◆ Document passage ◆
::::::
An official with India's national aviation regulator told the Press Trust of India the crew "forgot to select (the) bleed switch" to maintain the aircraft's cabin pressure.
The flight crew "has been taken off scheduled duties pending investigation", Jet Airways said in a statement.
The incident could be seen by some as "not major" but the failure to ensure correct cabin pressure configuration of the plane had led to a major aviation disaster.
In 2005, a Boeing 737 of Helios Airways with 121 souls crashed in Greece killing all on board.
Before Helios flight 522 took off on August 14, 2005, Larnaca, Cyprus, to Athens, Greece, it had gone through cabin pressurisation leak check for which a ground engineer had to go into the cockpit and turn the cabin pressure switch to "manual" position from "auto".
The engineer did not reset the switch to "auto" after his check was complete and the cockpit crew failed to do the same while completing three pre-flight checklists.
The plane took off and the cabin pressure decreased as it gained altitude and alarms in the cockpit were misinterpreted and ignored.
Eventually, the cockpit crew was overcome by hypoxia and passed out. The passengers lost consciousness after the oxygen supplied from the overhead masks ran out.
As the pilots of the plane went incommunicado, jet fighters were scrambled. The fighters intercepted a ghost plane. They saw the Boeing's pilots were unconscious, passengers' oxygen masks were dangling and only one flight attendant, who used a portable oxygen cylinder, was conscious.
The flight attendant entered the cockpit and waved at the F-16 fighter jets but almost immediately one of the 737's two engines stopped due to fuel starvation. The other engine flamed out a few minutes later and the jet crashed 40km north of Athens.
::::::
◆ Records provided ◆

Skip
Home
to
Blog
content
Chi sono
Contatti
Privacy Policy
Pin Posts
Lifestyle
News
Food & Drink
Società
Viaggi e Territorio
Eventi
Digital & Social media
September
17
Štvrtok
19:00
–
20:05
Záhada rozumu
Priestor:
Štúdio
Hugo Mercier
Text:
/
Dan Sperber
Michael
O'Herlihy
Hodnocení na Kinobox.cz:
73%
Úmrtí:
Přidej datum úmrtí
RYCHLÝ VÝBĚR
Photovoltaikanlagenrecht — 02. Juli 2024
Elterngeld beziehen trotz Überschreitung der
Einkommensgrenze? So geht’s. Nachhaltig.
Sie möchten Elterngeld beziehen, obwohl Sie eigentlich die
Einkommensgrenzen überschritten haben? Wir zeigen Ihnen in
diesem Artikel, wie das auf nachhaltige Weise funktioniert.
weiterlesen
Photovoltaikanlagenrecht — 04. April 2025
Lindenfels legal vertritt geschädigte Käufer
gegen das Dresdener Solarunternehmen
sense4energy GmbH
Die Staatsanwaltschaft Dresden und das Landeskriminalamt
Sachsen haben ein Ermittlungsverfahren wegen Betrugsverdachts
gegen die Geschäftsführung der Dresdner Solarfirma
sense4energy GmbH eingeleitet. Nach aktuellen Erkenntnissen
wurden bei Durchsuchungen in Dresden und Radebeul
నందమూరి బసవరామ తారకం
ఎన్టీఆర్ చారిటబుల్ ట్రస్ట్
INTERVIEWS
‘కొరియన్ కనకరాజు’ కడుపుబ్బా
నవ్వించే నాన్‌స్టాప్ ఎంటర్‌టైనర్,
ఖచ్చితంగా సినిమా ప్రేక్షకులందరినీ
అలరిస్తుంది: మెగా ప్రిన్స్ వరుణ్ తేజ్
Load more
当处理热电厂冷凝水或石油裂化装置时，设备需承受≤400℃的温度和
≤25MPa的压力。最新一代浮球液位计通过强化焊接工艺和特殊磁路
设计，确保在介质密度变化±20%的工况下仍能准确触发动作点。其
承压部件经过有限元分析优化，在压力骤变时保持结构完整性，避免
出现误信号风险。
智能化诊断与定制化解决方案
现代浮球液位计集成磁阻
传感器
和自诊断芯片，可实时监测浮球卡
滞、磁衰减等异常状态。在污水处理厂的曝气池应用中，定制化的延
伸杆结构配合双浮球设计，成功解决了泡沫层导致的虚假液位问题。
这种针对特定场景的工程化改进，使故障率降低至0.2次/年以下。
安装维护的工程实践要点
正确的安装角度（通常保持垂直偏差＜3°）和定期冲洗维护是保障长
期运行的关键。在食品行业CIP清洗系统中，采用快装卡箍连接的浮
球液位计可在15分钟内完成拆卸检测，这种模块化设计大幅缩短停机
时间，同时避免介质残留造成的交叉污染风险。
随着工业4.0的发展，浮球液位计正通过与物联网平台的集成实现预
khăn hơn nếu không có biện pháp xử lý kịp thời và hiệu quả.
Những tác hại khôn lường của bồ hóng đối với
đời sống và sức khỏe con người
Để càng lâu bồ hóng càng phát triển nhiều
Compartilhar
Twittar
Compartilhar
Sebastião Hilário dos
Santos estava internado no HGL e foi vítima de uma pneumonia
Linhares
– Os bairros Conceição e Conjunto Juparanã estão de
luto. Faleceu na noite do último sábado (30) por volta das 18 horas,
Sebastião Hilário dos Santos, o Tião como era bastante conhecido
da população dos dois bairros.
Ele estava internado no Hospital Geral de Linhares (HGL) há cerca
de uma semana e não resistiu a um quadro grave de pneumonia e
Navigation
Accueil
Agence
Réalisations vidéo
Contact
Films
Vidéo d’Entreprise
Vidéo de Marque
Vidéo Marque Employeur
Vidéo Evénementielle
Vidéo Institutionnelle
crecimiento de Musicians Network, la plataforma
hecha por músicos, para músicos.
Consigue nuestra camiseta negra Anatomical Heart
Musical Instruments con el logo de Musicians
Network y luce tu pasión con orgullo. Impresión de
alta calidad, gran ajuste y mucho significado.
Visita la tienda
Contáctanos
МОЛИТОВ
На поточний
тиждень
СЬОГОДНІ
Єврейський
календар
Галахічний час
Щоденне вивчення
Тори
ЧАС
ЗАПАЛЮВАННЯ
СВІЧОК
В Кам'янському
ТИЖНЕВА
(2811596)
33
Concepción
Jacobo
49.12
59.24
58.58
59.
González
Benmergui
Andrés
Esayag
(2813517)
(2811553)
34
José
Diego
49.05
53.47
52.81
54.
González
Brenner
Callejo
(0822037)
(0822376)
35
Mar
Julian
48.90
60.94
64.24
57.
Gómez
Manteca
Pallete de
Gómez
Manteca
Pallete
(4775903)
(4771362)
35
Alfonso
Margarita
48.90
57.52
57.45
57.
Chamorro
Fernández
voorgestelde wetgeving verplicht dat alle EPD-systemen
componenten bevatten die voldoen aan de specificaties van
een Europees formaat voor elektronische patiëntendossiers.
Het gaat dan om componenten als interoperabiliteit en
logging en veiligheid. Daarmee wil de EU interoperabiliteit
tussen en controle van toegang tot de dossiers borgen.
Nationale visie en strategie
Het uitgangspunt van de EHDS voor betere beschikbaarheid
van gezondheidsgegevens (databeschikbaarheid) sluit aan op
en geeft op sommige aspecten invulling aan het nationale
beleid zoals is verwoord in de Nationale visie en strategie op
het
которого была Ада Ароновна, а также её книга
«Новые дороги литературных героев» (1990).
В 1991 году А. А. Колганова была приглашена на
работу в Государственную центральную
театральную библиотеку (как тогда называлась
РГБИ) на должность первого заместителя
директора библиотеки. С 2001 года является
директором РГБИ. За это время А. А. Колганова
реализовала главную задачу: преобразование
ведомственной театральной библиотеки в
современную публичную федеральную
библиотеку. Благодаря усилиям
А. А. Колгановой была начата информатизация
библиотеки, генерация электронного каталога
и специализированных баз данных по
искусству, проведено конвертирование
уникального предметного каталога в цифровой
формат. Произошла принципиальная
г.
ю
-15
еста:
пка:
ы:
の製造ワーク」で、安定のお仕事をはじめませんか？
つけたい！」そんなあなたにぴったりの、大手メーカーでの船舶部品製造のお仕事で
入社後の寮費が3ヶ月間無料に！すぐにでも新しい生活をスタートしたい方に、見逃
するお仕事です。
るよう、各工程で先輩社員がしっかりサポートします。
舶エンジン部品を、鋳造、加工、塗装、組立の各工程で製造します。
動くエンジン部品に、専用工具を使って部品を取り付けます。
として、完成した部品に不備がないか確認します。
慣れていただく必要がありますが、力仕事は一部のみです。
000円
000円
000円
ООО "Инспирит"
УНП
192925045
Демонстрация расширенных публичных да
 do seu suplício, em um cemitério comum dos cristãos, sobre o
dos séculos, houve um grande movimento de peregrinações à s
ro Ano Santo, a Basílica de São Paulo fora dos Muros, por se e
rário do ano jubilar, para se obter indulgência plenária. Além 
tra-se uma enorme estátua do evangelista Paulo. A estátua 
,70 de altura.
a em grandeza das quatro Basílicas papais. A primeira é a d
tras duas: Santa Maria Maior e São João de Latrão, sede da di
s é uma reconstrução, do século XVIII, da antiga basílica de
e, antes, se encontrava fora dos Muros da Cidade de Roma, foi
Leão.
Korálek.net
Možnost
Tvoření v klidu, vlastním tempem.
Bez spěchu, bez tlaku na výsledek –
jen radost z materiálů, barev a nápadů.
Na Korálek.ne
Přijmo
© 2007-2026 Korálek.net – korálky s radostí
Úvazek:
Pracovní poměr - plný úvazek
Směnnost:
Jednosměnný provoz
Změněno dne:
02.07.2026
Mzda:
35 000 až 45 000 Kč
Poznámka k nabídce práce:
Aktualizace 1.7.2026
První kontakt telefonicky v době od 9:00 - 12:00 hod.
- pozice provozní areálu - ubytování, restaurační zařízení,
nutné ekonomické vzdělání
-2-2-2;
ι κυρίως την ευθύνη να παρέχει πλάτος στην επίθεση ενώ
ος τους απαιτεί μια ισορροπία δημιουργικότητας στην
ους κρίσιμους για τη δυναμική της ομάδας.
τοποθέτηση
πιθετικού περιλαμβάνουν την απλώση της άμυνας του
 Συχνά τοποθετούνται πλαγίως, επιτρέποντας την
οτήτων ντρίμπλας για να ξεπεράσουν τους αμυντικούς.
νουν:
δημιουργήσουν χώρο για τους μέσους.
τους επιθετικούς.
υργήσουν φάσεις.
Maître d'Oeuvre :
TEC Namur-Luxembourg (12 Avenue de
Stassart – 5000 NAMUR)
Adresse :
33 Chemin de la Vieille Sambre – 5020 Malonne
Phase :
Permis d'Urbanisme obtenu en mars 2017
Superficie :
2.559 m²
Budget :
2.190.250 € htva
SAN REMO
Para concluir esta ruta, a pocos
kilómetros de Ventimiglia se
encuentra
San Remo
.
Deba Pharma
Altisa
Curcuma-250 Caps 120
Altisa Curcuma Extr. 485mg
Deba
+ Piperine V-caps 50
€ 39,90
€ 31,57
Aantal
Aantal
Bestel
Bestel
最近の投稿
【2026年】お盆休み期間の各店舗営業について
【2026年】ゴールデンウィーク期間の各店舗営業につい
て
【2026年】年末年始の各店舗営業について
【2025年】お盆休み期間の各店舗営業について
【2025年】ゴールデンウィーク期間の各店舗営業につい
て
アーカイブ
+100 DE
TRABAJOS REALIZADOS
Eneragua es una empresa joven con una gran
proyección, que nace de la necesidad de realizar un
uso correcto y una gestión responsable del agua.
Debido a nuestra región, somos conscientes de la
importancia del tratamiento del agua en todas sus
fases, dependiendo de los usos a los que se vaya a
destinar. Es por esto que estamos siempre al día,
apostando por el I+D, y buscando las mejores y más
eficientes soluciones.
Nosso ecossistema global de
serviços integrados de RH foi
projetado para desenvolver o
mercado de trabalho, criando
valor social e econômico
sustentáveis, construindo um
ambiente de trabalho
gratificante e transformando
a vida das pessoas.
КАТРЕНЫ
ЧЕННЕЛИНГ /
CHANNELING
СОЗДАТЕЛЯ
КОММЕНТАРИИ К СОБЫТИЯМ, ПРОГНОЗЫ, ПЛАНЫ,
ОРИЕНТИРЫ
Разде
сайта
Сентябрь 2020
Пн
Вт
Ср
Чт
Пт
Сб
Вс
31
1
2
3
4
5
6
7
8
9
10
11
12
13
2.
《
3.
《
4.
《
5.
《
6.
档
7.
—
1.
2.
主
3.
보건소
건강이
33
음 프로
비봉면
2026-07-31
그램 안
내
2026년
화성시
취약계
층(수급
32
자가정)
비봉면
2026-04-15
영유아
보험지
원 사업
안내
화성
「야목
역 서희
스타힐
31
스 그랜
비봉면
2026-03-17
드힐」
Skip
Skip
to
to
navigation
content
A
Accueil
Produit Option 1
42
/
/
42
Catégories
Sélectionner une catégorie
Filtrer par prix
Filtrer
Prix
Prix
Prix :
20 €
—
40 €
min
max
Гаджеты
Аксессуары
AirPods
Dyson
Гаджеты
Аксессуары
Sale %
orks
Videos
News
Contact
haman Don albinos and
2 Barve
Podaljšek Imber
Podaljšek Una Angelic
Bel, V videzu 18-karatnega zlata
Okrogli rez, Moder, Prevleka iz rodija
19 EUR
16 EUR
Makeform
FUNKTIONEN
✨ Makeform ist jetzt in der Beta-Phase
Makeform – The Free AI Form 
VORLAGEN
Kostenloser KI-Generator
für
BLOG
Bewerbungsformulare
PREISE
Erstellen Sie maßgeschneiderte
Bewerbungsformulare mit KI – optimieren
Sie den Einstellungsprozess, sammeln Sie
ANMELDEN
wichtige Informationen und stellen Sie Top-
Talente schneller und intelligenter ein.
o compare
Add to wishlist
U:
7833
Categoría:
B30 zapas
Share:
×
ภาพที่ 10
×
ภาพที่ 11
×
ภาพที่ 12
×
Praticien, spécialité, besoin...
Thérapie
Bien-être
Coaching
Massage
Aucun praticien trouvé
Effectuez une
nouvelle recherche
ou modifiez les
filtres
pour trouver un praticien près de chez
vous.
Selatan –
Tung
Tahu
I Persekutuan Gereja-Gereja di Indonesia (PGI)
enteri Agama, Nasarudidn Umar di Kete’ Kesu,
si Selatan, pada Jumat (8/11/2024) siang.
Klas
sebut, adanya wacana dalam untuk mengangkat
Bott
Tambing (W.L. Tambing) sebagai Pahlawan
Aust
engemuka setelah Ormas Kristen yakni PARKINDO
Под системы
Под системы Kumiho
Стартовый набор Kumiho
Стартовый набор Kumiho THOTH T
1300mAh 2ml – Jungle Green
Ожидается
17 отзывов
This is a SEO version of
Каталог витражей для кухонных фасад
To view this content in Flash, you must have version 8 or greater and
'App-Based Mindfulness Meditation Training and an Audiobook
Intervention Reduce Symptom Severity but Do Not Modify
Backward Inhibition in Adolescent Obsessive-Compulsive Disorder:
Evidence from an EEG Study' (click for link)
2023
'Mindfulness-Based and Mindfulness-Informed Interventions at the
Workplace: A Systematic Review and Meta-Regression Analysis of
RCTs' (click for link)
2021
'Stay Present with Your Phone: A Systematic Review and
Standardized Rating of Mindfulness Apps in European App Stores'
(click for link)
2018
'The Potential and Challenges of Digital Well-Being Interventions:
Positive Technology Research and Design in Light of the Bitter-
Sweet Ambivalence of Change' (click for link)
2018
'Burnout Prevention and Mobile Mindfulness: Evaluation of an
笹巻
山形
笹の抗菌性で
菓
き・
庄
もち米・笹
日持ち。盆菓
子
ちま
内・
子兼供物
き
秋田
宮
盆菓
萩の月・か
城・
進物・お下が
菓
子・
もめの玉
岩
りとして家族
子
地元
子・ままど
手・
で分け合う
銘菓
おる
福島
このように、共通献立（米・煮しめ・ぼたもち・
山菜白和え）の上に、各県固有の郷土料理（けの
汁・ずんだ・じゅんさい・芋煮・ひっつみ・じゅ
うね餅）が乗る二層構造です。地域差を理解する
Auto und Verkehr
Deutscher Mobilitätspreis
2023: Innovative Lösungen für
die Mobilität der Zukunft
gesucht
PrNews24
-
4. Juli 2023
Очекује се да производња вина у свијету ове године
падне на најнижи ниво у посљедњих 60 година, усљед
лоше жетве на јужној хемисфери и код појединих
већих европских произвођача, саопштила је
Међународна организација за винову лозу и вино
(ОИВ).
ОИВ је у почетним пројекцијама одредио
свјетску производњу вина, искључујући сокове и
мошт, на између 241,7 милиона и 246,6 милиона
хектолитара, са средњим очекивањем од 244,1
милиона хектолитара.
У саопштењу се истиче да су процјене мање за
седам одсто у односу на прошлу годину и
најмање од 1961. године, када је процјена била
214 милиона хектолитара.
::::::
◆ Exercise requirements ◆
**A.** According to the aviation passage, where did the Helios jet crash?
**B.** Switch "Chi sono" to "About me" in the records, from their first line up to and including the line with "అలరిస్తుంది: మెగా ప్రిన్స్ వరుణ్ తేజ్", and return those lines with nothing else changed.
The records have nothing to do with the aviation passage.

◆ Answers for this exercise ◆
**A.** It crashed 40km north of Athens.

**B.**
Skip
Home
to
Blog
content
About me
Contatti
Privacy Policy
Pin Posts
Lifestyle
News
Food & Drink
Società
Viaggi e Territorio
Eventi
Digital & Social media
September
17
Štvrtok
19:00
–
20:05
Záhada rozumu
Priestor:
Štúdio
Hugo Mercier
Text:
/
Dan Sperber
Michael
O'Herlihy
Hodnocení na Kinobox.cz:
73%
Úmrtí:
Přidej datum úmrtí
RYCHLÝ VÝBĚR
Photovoltaikanlagenrecht — 02. Juli 2024
Elterngeld beziehen trotz Überschreitung der
Einkommensgrenze? So geht’s. Nachhaltig.
Sie möchten Elterngeld beziehen, obwohl Sie eigentlich die
Einkommensgrenzen überschritten haben? Wir zeigen Ihnen in
diesem Artikel, wie das auf nachhaltige Weise funktioniert.
weiterlesen
Photovoltaikanlagenrecht — 04. April 2025
Lindenfels legal vertritt geschädigte Käufer
gegen das Dresdener Solarunternehmen
sense4energy GmbH
Die Staatsanwaltschaft Dresden und das Landeskriminalamt
Sachsen haben ein Ermittlungsverfahren wegen Betrugsverdachts
gegen die Geschäftsführung der Dresdner Solarfirma
sense4energy GmbH eingeleitet. Nach aktuellen Erkenntnissen
wurden bei Durchsuchungen in Dresden und Radebeul
నందమూరి బసవరామ తారకం
ఎన్టీఆర్ చారిటబుల్ ట్రస్ట్
INTERVIEWS
‘కొరియన్ కనకరాజు’ కడుపుబ్బా
నవ్వించే నాన్‌స్టాప్ ఎంటర్‌టైనర్,
ఖచ్చితంగా సినిమా ప్రేక్షకులందరినీ
అలరిస్తుంది: మెగా ప్రిన్స్ వరుణ్ తేజ్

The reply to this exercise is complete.